# [Task goal]
Quote every one of the following records word for word, keeping each line unchanged.

# [Recorded data]
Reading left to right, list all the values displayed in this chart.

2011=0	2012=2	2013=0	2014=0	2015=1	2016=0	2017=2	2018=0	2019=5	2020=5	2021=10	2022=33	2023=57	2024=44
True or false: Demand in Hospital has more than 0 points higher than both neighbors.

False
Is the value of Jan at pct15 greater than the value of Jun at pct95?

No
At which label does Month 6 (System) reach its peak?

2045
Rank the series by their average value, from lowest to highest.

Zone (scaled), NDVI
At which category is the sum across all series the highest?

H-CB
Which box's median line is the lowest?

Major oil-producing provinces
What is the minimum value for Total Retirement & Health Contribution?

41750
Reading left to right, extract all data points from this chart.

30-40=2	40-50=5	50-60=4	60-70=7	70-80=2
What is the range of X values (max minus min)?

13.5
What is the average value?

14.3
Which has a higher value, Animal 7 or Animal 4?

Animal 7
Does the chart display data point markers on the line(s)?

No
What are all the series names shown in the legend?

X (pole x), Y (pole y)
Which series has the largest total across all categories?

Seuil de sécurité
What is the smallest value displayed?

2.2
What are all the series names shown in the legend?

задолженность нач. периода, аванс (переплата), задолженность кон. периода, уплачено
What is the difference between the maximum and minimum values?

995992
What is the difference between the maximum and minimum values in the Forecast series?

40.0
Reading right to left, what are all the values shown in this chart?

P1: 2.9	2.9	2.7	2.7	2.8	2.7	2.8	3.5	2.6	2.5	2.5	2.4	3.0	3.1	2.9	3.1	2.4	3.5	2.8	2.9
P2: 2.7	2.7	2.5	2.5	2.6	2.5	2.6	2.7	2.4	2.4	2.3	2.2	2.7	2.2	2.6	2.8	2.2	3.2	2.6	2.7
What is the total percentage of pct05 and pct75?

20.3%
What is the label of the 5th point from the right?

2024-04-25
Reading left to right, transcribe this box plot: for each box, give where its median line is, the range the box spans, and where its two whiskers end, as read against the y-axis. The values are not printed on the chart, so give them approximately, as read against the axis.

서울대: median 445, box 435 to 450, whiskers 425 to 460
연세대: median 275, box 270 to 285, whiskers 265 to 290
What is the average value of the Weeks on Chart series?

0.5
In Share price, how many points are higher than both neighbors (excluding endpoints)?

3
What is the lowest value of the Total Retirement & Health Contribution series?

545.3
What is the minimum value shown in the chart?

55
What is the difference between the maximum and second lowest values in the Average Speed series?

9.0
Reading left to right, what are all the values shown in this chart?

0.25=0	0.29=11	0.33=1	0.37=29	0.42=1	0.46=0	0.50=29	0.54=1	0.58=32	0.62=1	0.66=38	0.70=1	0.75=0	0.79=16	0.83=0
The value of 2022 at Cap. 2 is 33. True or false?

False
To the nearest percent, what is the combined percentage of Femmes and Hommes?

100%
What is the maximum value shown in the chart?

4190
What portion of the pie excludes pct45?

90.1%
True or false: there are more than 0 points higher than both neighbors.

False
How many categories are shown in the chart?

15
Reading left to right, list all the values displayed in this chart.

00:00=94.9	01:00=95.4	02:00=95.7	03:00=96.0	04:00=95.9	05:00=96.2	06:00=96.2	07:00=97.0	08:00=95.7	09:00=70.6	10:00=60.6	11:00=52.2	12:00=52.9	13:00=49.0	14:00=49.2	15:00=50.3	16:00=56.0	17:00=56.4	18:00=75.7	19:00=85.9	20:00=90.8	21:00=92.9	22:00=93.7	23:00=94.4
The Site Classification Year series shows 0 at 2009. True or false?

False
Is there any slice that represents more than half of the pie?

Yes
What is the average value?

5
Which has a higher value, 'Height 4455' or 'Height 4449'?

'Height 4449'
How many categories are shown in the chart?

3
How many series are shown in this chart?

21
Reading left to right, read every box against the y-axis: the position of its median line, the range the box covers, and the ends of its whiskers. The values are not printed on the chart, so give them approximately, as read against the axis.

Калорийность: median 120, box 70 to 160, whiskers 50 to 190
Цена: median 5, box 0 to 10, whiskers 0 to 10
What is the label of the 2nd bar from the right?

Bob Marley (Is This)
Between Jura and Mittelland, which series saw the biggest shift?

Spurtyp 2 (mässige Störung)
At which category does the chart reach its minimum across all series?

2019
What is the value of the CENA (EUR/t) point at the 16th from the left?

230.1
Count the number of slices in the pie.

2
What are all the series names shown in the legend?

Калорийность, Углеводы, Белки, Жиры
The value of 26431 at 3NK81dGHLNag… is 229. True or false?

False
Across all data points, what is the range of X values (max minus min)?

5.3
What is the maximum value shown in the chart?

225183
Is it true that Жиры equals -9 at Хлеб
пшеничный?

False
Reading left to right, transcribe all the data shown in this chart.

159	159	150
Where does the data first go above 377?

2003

# [Exercise result]
Reading left to right, list all the values displayed in this chart.

2011=0	2012=2	2013=0	2014=0	2015=1	2016=0	2017=2	2018=0	2019=5	2020=5	2021=10	2022=33	2023=57	2024=44
True or false: Demand in Hospital has more than 0 points higher than both neighbors.

False
Is the value of Jan at pct15 greater than the value of Jun at pct95?

No
At which label does Month 6 (System) reach its peak?

2045
Rank the series by their average value, from lowest to highest.

Zone (scaled), NDVI
At which category is the sum across all series the highest?

H-CB
Which box's median line is the lowest?

Major oil-producing provinces
What is the minimum value for Total Retirement & Health Contribution?

41750
Reading left to right, extract all data points from this chart.

30-40=2	40-50=5	50-60=4	60-70=7	70-80=2
What is the range of X values (max minus min)?

13.5
What is the average value?

14.3
Which has a higher value, Animal 7 or Animal 4?

Animal 7
Does the chart display data point markers on the line(s)?

No
What are all the series names shown in the legend?

X (pole x), Y (pole y)
Which series has the largest total across all categories?

Seuil de sécurité
What is the smallest value displayed?

2.2
What are all the series names shown in the legend?

задолженность нач. периода, аванс (переплата), задолженность кон. периода, уплачено
What is the difference between the maximum and minimum values?

995992
What is the difference between the maximum and minimum values in the Forecast series?

40.0
Reading right to left, what are all the values shown in this chart?

P1: 2.9	2.9	2.7	2.7	2.8	2.7	2.8	3.5	2.6	2.5	2.5	2.4	3.0	3.1	2.9	3.1	2.4	3.5	2.8	2.9
P2: 2.7	2.7	2.5	2.5	2.6	2.5	2.6	2.7	2.4	2.4	2.3	2.2	2.7	2.2	2.6	2.8	2.2	3.2	2.6	2.7
What is the total percentage of pct05 and pct75?

20.3%
What is the label of the 5th point from the right?

2024-04-25
Reading left to right, transcribe this box plot: for each box, give where its median line is, the range the box spans, and where its two whiskers end, as read against the y-axis. The values are not printed on the chart, so give them approximately, as read against the axis.

서울대: median 445, box 435 to 450, whiskers 425 to 460
연세대: median 275, box 270 to 285, whiskers 265 to 290
What is the average value of the Weeks on Chart series?

0.5
In Share price, how many points are higher than both neighbors (excluding endpoints)?

3
What is the lowest value of the Total Retirement & Health Contribution series?

545.3
What is the minimum value shown in the chart?

55
What is the difference between the maximum and second lowest values in the Average Speed series?

9.0
Reading left to right, what are all the values shown in this chart?

0.25=0	0.29=11	0.33=1	0.37=29	0.42=1	0.46=0	0.50=29	0.54=1	0.58=32	0.62=1	0.66=38	0.70=1	0.75=0	0.79=16	0.83=0
The value of 2022 at Cap. 2 is 33. True or false?

False
To the nearest percent, what is the combined percentage of Femmes and Hommes?

100%
What is the maximum value shown in the chart?

4190
What portion of the pie excludes pct45?

90.1%
True or false: there are more than 0 points higher than both neighbors.

False
How many categories are shown in the chart?

15
Reading left to right, list all the values displayed in this chart.

00:00=94.9	01:00=95.4	02:00=95.7	03:00=96.0	04:00=95.9	05:00=96.2	06:00=96.2	07:00=97.0	08:00=95.7	09:00=70.6	10:00=60.6	11:00=52.2	12:00=52.9	13:00=49.0	14:00=49.2	15:00=50.3	16:00=56.0	17:00=56.4	18:00=75.7	19:00=85.9	20:00=90.8	21:00=92.9	22:00=93.7	23:00=94.4
The Site Classification Year series shows 0 at 2009. True or false?

False
Is there any slice that represents more than half of the pie?

Yes
What is the average value?

5
Which has a higher value, 'Height 4455' or 'Height 4449'?

'Height 4449'
How many categories are shown in the chart?

3
How many series are shown in this chart?

21
Reading left to right, read every box against the y-axis: the position of its median line, the range the box covers, and the ends of its whiskers. The values are not printed on the chart, so give them approximately, as read against the axis.

Калорийность: median 120, box 70 to 160, whiskers 50 to 190
Цена: median 5, box 0 to 10, whiskers 0 to 10
What is the label of the 2nd bar from the right?

Bob Marley (Is This)
Between Jura and Mittelland, which series saw the biggest shift?

Spurtyp 2 (mässige Störung)
At which category does the chart reach its minimum across all series?

2019
What is the value of the CENA (EUR/t) point at the 16th from the left?

230.1
Count the number of slices in the pie.

2
What are all the series names shown in the legend?

Калорийность, Углеводы, Белки, Жиры
The value of 26431 at 3NK81dGHLNag… is 229. True or false?

False
Across all data points, what is the range of X values (max minus min)?

5.3
What is the maximum value shown in the chart?

225183
Is it true that Жиры equals -9 at Хлеб
пшеничный?

False
Reading left to right, transcribe all the data shown in this chart.

159	159	150
Where does the data first go above 377?

2003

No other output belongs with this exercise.